Transcribe the data in full, keeping each line exactly as it appears.
───── DATA EXTRACT
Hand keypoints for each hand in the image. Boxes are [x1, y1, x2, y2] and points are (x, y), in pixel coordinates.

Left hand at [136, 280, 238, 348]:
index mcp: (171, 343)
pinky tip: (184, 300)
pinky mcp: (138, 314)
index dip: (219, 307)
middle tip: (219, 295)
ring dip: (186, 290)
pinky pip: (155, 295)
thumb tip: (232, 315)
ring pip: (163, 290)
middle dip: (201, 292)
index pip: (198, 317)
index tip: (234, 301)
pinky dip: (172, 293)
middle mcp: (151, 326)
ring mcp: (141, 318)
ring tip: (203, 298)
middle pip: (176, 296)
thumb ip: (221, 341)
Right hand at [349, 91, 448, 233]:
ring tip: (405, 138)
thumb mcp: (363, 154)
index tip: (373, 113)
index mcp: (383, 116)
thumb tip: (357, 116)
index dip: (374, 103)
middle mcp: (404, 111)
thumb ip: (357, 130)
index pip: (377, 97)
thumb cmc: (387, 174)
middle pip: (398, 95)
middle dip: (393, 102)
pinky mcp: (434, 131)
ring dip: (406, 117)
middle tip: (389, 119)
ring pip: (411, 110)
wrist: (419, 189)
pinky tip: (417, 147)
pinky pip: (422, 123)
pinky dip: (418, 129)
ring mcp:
──────────
SOLUTION »
Hand keypoints for each hand in the image. Boxes are [x1, y1, x2, y2] and points are (x, y), in pixel coordinates.

Left hand at [136, 280, 238, 348]:
index mcp: (171, 343)
pinky tip: (184, 300)
pinky mcp: (138, 314)
index dip: (219, 307)
middle tip: (219, 295)
ring dip: (186, 290)
pinky pip: (155, 295)
thumb tip: (232, 315)
ring pip: (163, 290)
middle dip: (201, 292)
index pip: (198, 317)
index tip: (234, 301)
pinky dip: (172, 293)
middle mcp: (151, 326)
ring mcp: (141, 318)
ring tip: (203, 298)
middle pip: (176, 296)
thumb ip: (221, 341)
Right hand at [349, 91, 448, 233]:
ring tip: (405, 138)
thumb mcp: (363, 154)
index tip: (373, 113)
index mcp: (383, 116)
thumb tip: (357, 116)
index dip: (374, 103)
middle mcp: (404, 111)
thumb ip: (357, 130)
index pip: (377, 97)
thumb cmc: (387, 174)
middle pip: (398, 95)
middle dip: (393, 102)
pinky mcp: (434, 131)
ring dip: (406, 117)
middle tip: (389, 119)
ring pip: (411, 110)
wrist: (419, 189)
pinky tip: (417, 147)
pinky pip: (422, 123)
pinky dip: (418, 129)
ring mcp:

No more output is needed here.